----- Excerpt to read
Interwoven into Hal’s story is Oliver’s life after his father is gone, where he works and lives alone as a melancholy artist. He cares for Hal’s Jack Russell terrier, Arthur, who Mills calls Oliver’s “co-passenger” in the film. In perhaps one of the cutest “meet-cutes” in film history, Oliver and Arthur encounter a magnetic French actress (Mélanie Laurent) at a Halloween party. Anna and Oliver’s relationship is perhaps one of the most intimate and genuine depictions I’ve seen. Mills describes the two “post-1960s children… haunted by the contracts, compromises, and the hidden sadness of their parents.” They fall in love despite their best efforts, dancing, roller-skating, and weaving their way through Los Angeles. Their relationship is hot and cold -- two people fighting against their inability to connect.

 

Mills’s previous works include 2005 indie-favorite The Thumbsucker, as well as several music videos, graphic design, and art. These influences come together in his filmmaking and writing styles like pieces of flash fiction strung together to a series of deeply personal images. The narrative is playful as it breaks away from classic story structure and envelops the audience in the immediacy of love and grief. Each vignette rings true, from Oliver’s (mostly) one-sided dialogue with Arthur to his adventures with Hal and Anna.

 

Ewan McGregor portrays Oliver with the delicate affection that drew audiences to him in Moulin Rouge, and his chemistry with the ever-alluring Mélanie Laurent is captivating to watch. Thanks to a brilliant cast and Mills’s deftly handled screenplay, Beginners is a fresh and frank look at the way people love each other. Subtle and ethereal, this film will get under your skin and follow you home.
----------
Exercise requirements – Copy the part of the review of Beginners from "Ewan McGregor portrays" to "follow you home." word for word. The lines after this review have nothing to do with it.
----- Excerpted records
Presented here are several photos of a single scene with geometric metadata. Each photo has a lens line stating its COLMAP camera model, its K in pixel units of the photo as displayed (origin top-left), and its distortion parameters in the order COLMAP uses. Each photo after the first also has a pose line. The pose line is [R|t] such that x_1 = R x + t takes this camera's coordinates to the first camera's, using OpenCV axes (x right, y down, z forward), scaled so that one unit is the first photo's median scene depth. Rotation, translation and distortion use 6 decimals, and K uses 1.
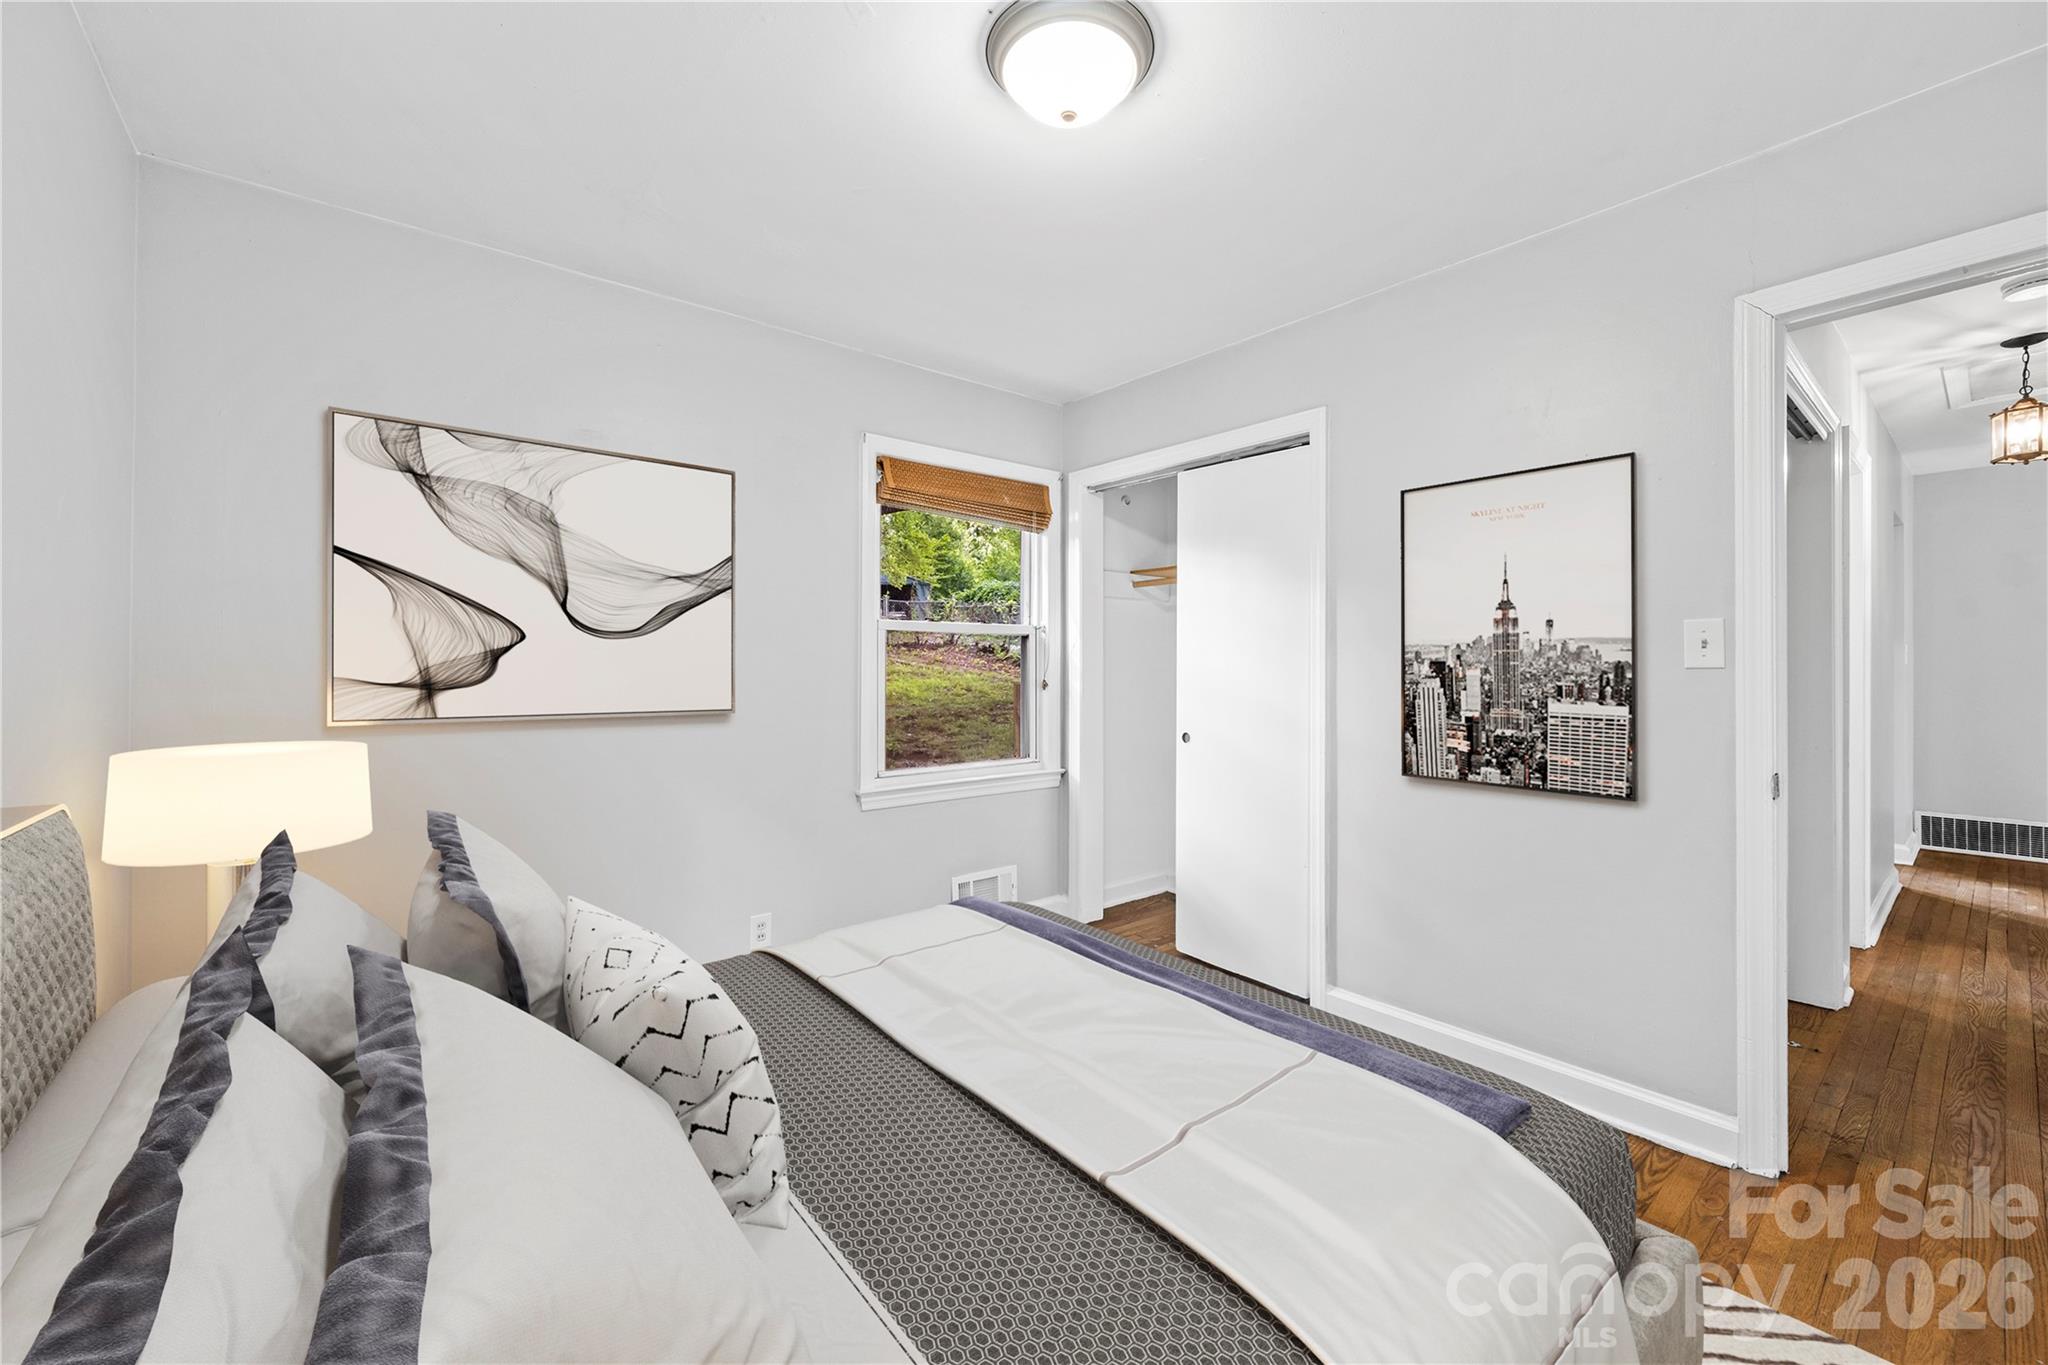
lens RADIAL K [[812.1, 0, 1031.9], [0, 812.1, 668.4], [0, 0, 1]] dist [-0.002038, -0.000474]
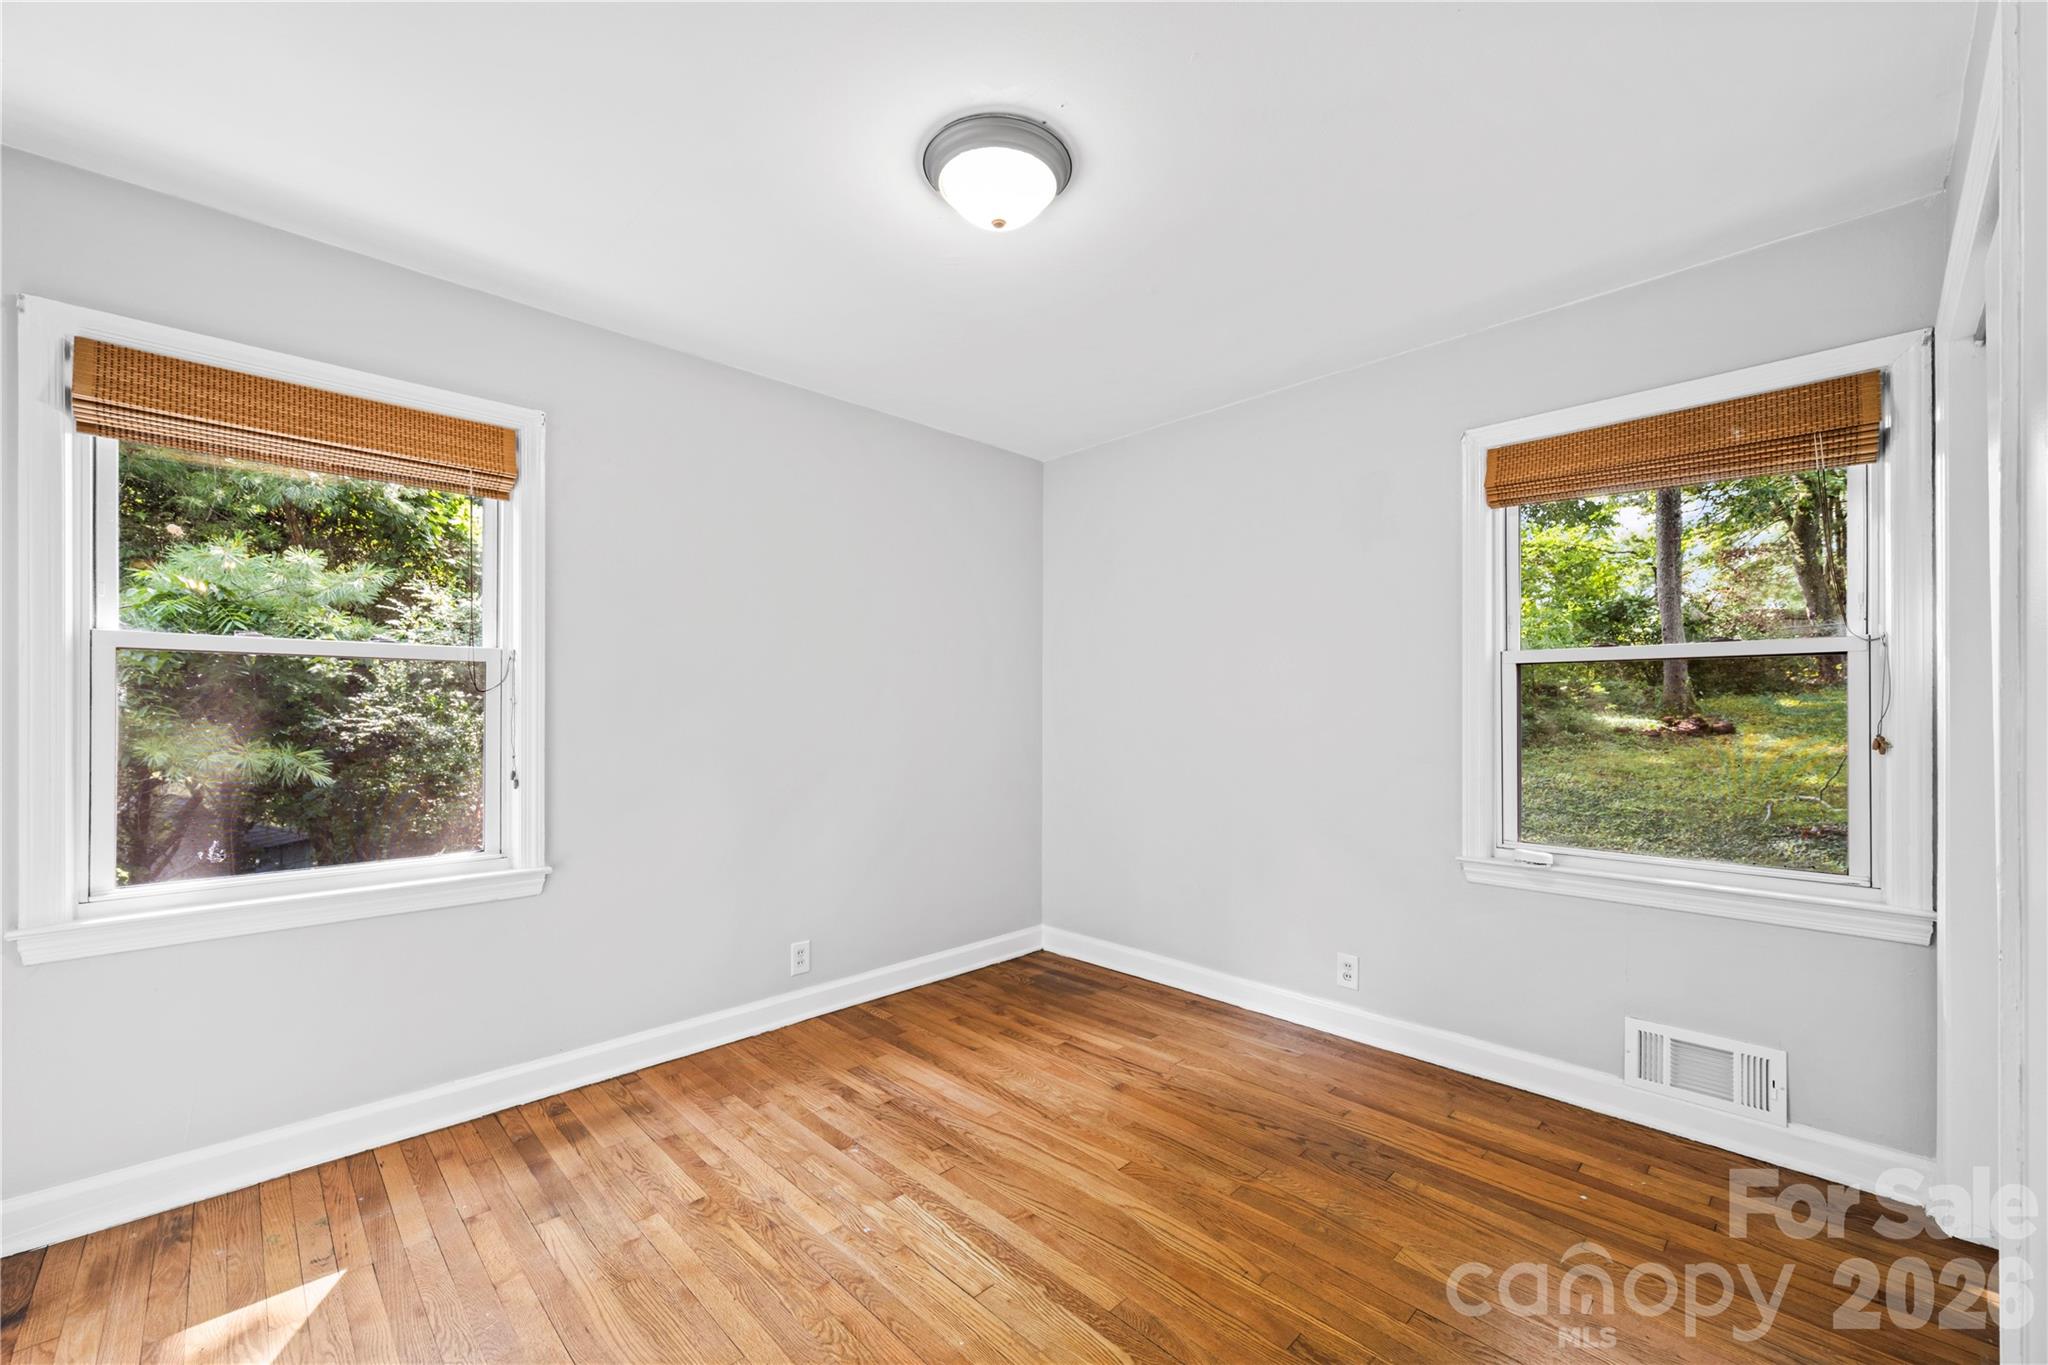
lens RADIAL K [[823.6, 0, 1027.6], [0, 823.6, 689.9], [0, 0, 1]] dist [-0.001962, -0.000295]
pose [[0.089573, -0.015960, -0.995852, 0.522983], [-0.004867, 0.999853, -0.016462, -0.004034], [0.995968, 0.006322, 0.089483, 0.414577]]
----------
----- Excerpted records
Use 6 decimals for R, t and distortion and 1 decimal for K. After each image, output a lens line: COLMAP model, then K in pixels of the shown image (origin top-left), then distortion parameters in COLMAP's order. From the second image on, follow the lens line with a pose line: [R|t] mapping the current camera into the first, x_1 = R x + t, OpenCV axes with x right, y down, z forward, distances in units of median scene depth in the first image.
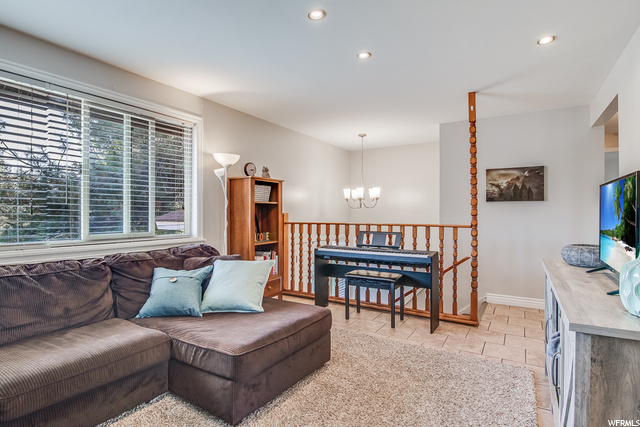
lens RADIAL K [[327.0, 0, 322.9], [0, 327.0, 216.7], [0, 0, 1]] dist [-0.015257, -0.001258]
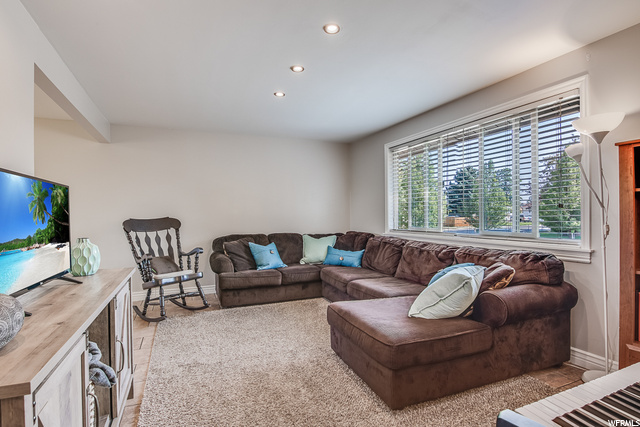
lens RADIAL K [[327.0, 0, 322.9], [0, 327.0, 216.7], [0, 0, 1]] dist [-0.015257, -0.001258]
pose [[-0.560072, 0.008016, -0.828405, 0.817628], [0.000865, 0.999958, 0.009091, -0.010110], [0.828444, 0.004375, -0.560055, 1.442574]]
----------
Solved problem –
Ewan McGregor portrays Oliver with the delicate affection that drew audiences to him in Moulin Rouge, and his chemistry with the ever-alluring Mélanie Laurent is captivating to watch. Thanks to a brilliant cast and Mills’s deftly handled screenplay, Beginners is a fresh and frank look at the way people love each other. Subtle and ethereal, this film will get under your skin and follow you home.